The stock tank, which serves as the duck pond, provides a rich, dark soup of droppings, feathers, and chewed weeds. I clean the pond every two weeks or so in summer, and about every six weeks in winter. Sometimes I bail it out with 5-gallon buckets, which I empty around the garden as needed. An easier way is to use a hoe to open a shallow ditch running from the drain spigot on the tank to the garden, and then open the drain. Once the water is gone, there’s a rich sludge left in the bottom of the tank. In winter, I apply this directly to the garden. During the growing season, I dilute it and sprinkle it around the beds.
Spent cedar shavings from the poultry run find new life as mulch for garden paths. Rains gradually leach the manure down into the root zone of nearby plants. | The duck pond (this one is a stock tank) is a good source of liquid fertilizer. The author refreshes the water every couple of weeks in summer, and every six weeks in winter. | |
If you’re not interested in harvesting an occasional animal to eat, you can keep only females to prevent breeding. However, eventually, you’ll have to deal with a sick or dying animal. Injured animals should heal quickly with proper care. Consult a handbook or your vet ahead of time so you’ll be prepared. We have decapitated a dying animal to ease its suffering.

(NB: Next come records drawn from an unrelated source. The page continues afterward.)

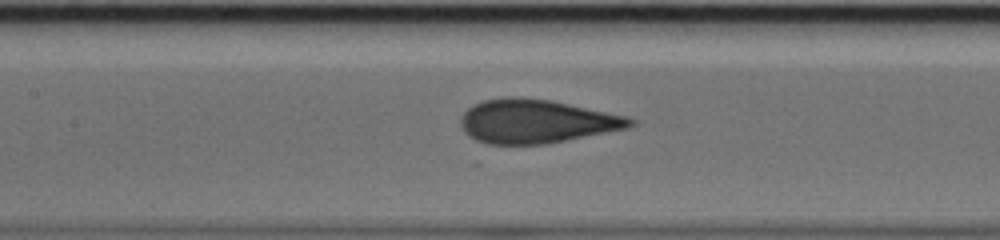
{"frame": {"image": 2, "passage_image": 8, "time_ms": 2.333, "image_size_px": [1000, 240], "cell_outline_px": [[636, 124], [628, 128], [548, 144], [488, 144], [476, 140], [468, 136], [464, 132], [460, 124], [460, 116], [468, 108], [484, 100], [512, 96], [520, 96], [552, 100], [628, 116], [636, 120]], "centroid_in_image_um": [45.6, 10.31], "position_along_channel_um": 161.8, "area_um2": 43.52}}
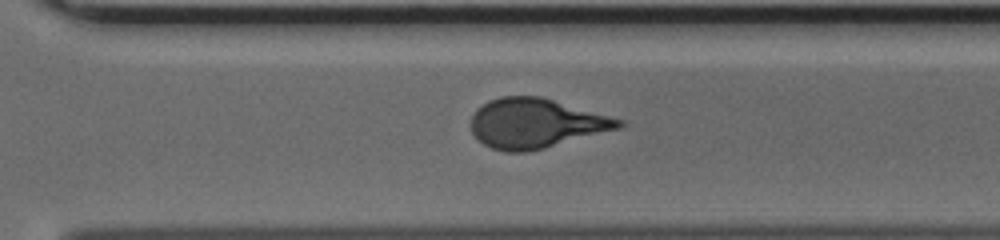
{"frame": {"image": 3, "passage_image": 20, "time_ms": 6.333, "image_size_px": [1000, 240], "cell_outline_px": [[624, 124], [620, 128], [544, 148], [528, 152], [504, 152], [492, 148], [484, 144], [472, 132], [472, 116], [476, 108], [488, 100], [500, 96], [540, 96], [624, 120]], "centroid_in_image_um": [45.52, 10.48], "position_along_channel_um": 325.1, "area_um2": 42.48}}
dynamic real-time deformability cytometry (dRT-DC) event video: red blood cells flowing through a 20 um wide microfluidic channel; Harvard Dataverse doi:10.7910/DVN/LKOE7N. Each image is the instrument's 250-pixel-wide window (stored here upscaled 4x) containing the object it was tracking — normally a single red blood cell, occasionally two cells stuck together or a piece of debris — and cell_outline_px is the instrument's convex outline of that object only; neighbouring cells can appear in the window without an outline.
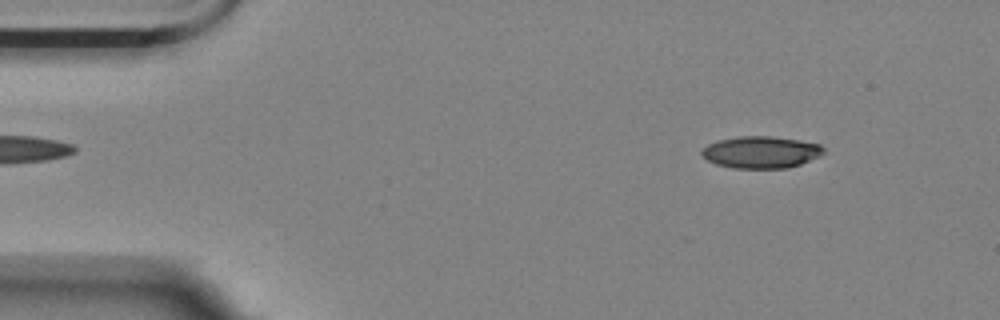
{"species": "Egyptian fruit bat (a non-hibernating species)", "species_latin": "Rousettus aegyptiacus", "temperature_condition": "room temperature", "stored_images_in_passage": 50, "camera_frame_rate_fps": 3000, "um_per_image_px": 0.085, "animal": {"sex": "female"}, "frame": {"image": 1, "passage_image": 1, "time_ms": 0.0, "image_size_px": [1000, 320], "cell_outline_px": [[824, 152], [820, 156], [800, 164], [788, 168], [732, 168], [716, 164], [700, 156], [700, 152], [708, 144], [716, 140], [736, 136], [772, 136], [800, 140], [820, 144], [824, 148]], "centroid_in_image_um": [64.66, 12.93], "position_along_channel_um": 20.3, "area_um2": 22.89}}
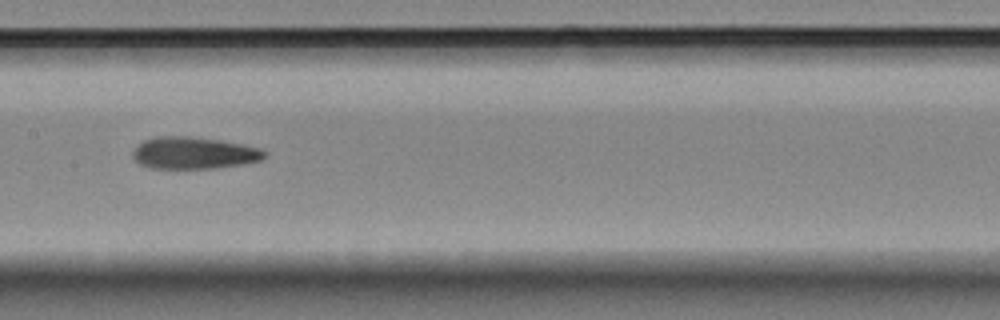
{"frame": {"image": 2, "passage_image": 22, "time_ms": 7.0, "image_size_px": [1000, 320], "cell_outline_px": [[268, 152], [260, 160], [240, 164], [212, 168], [152, 168], [140, 164], [132, 156], [132, 152], [136, 144], [144, 140], [156, 136], [192, 136], [220, 140], [260, 148]], "centroid_in_image_um": [16.43, 12.99], "position_along_channel_um": 191.0, "area_um2": 24.45}}
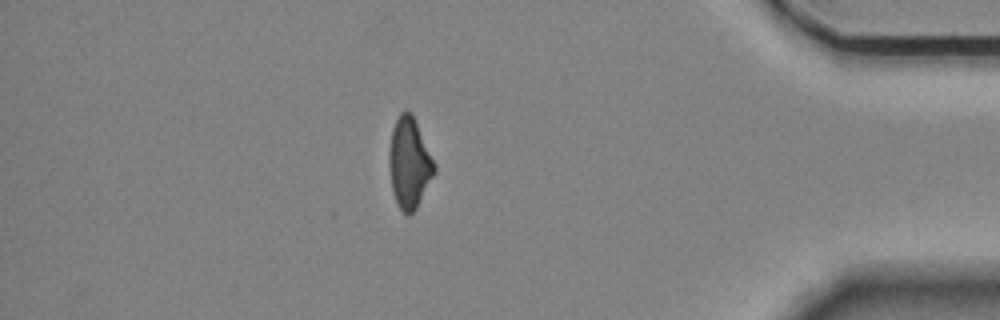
{"frame": {"image": 3, "passage_image": 43, "time_ms": 14.0, "image_size_px": [1000, 320], "cell_outline_px": [[436, 172], [416, 208], [408, 216], [400, 208], [392, 192], [388, 160], [388, 156], [392, 128], [400, 112], [408, 112], [412, 116], [436, 164]], "centroid_in_image_um": [34.78, 13.89], "position_along_channel_um": 400.4, "area_um2": 23.52}, "authors_computed_cell_mechanics": {"area_um2": 24.3049, "velocity_mm_per_s": 3.5433, "shape_relaxation_time_tau1_ms": 7.2428, "shape_relaxation_time_tau2_ms": 3.2035, "deformation_change_tau1": 0.1801, "deformation_change_tau2": 0.1326}}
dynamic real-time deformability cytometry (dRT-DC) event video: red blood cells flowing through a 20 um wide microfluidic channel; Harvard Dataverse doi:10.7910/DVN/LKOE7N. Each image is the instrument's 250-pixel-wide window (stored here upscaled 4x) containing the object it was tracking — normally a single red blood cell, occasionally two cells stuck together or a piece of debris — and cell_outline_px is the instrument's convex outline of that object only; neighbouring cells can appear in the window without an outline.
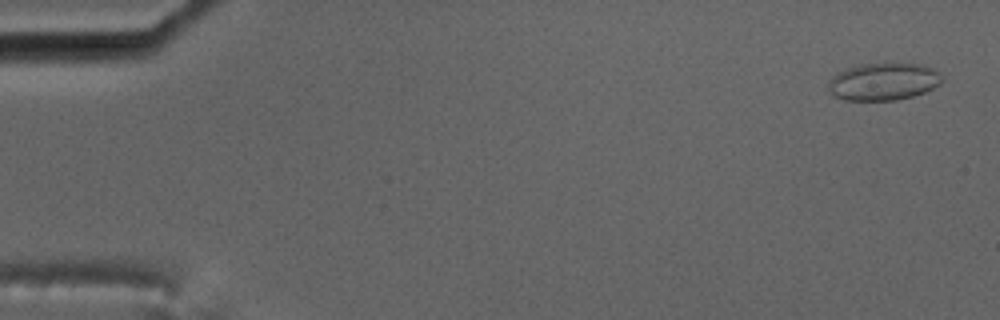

The intangible benefits are nice too
Other good stuff happens as a result of keeping animals. Squatting to inspect a tomato plant will often convene a committee of ducklings standing on or between my feet. They will look from me to the tomatoes and back again, eagerly posing chirped questions I can only guess at. I love their cheery little voices and their permanent smiles. Frank, the cat, is fascinated by the poultry and considers them his special watch. He guards the birds from the rabbit hutch roof or from his favorite limb in the persimmon tree.
Years ago, I set an old mirror in the run for the birds’ amusement. The ducks were wary for a couple of days, then they gradually began to approach this new object to check it out. You could see their feathers ruffle as they glared at the intruders they saw. Eventually, one duck, a Khaki Campbell, struck up quite a romance with his new “friend,” whom he fiercely defended whenever another duck approached.
Hand feeding ducklings is great fun because they’ll jump into your palm as if on springs. One warm day while I was in the kitchen with the back door open, I heard such a cheep! I saw a single duckling standing at the open door, neck and stubby wings extended, cheeping as loudly as he could. He entered the room, still talking away. He waited until I had filled a can with feed, then tumbled down the steps to wait for me with his hungry siblings.
Morning feeding time, returns from vacation, and pond cleaning day will find our ducks running in circles on their toes in celebration. All this makes these little strawberry vandals more than welcome here.